Dave Venom Music - Latest: Sunday Matinee with Kate "Pen Bleeds" Buckholdt

Cool - I just now read those comments as well. Before I had just watched the replay, ignoring the comments, and Kristen had pushed your first comment into the live stream.

I was very disappointed I was unable to play that bad boy flute the way I wanted. I was playing through two Surge XT Treemonsters - one down 1 octave, the other 2 octaves. Natively the flute’s fundamental is B2. So with Surge it was playing B0 and B1 - a totally killer sound. Solo it was sounding great before the broadcast, but in that basement and with the other instruments it just became mud. Plus I think I was getting destructive interference in my corner of the basement, making it even harder for me to hear. So I quickly gave up and switched to the djembe.

Someday I may make a video showing how the flute is constructed. The design borrows some ideas from others, and then I throw my own tweaks to get more power from the flute.

I used the following for design inspiration:

But that design has much too small a sound hole for my taste - it chokes off the sound. For my sound hole I wanted 1" wide and 1/2" tall, which required a significant design change. I cannot simply shave off just the inner tube for the flue and get that width.

Item position entries:
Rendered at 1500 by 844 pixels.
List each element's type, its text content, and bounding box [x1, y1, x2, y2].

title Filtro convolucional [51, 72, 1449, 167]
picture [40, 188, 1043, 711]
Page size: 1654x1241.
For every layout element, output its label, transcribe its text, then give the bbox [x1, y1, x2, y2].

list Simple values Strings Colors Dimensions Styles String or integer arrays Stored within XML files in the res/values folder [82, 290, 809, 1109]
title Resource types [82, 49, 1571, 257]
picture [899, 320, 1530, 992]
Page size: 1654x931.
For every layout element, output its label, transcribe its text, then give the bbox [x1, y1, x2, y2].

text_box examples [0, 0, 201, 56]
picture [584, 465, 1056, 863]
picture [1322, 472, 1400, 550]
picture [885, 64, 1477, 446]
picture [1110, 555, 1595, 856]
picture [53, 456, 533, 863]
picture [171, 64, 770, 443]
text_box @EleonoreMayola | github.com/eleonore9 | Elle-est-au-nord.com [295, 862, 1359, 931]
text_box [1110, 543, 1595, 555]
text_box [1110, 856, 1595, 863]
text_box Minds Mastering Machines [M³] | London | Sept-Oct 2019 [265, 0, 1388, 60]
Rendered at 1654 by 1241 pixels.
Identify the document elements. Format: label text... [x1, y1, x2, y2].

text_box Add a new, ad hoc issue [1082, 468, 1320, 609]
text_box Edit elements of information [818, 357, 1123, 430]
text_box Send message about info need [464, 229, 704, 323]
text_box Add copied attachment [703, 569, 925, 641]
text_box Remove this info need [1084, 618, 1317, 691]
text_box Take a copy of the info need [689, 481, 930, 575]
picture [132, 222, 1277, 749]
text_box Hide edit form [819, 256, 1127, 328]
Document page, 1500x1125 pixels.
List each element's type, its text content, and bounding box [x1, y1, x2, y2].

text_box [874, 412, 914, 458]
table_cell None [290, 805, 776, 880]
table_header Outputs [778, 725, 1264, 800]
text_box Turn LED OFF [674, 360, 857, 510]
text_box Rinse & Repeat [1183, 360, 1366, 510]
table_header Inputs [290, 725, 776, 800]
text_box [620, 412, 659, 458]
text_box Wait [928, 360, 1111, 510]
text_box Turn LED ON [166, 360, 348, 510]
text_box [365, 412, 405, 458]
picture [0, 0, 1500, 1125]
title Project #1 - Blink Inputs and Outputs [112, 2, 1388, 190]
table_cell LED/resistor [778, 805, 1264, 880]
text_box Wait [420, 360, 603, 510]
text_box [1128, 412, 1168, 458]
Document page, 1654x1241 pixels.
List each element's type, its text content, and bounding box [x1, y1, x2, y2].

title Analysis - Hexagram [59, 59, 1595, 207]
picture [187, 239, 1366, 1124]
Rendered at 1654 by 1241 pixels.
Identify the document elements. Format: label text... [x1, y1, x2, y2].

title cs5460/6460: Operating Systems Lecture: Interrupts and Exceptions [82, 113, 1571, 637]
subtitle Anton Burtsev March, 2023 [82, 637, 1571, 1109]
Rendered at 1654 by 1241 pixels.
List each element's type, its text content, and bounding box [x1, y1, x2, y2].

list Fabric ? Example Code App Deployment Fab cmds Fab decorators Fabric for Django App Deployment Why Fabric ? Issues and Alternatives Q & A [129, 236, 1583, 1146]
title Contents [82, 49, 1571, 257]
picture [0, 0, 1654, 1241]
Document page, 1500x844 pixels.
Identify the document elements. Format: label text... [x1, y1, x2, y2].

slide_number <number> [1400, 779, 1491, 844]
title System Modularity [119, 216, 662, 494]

TASKS AND EXERCISES ::
A. Reproduce the rows from their first line through the line containing "text_box Minds Mastering", both ends included, and nothing else.
B. Continue the post about the flute's sound hole design from the point where it stops.

RESULTS ::
A.
Rendered at 1500 by 844 pixels.
List each element's type, its text content, and bounding box [x1, y1, x2, y2].

title Filtro convolucional [51, 72, 1449, 167]
picture [40, 188, 1043, 711]
Page size: 1654x1241.
For every layout element, output its label, transcribe its text, then give the bbox [x1, y1, x2, y2].

list Simple values Strings Colors Dimensions Styles String or integer arrays Stored within XML files in the res/values folder [82, 290, 809, 1109]
title Resource types [82, 49, 1571, 257]
picture [899, 320, 1530, 992]
Page size: 1654x931.
For every layout element, output its label, transcribe its text, then give the bbox [x1, y1, x2, y2].

text_box examples [0, 0, 201, 56]
picture [584, 465, 1056, 863]
picture [1322, 472, 1400, 550]
picture [885, 64, 1477, 446]
picture [1110, 555, 1595, 856]
picture [53, 456, 533, 863]
picture [171, 64, 770, 443]
text_box @EleonoreMayola | github.com/eleonore9 | Elle-est-au-nord.com [295, 862, 1359, 931]
text_box [1110, 543, 1595, 555]
text_box [1110, 856, 1595, 863]
text_box Minds Mastering Machines [M³] | London | Sept-Oct 2019 [265, 0, 1388, 60]

B.
My flute head has a 1.5" coupler and a 3" coupler acting as outer sleeves, with a ~2.25" long inner section mating them together. The sound hole is cut through both the lower coupler and the inner tube, giving me much more thickness to work with. For the flue I not only shaved off the top of the inner tube, but also took away material from the inside of the coupler. And the fipple is angled on both the outer and inner surfaces - shallow on the outside, steep on the inside. It ends up looking more like a pipe organ.

The bocal construction is basically as Blue Bear shows, and I also used a test cap to divide the slow air chamber from the body of the flute as he shows.

Of course my finger holes are totally different - lots of educated guesswork and undercutting. The holes are so far spread apart I must use both thumbs, plus my index and ring fingers, with huge offsets to match the curve of my hand.

I don’t know how I would have made the flute without my Dremmel.

Somehow I managed to make it all work my first try (though I did fill in some finger holes and re-drill a few times until I got the tuning right). I haven’t made another one since.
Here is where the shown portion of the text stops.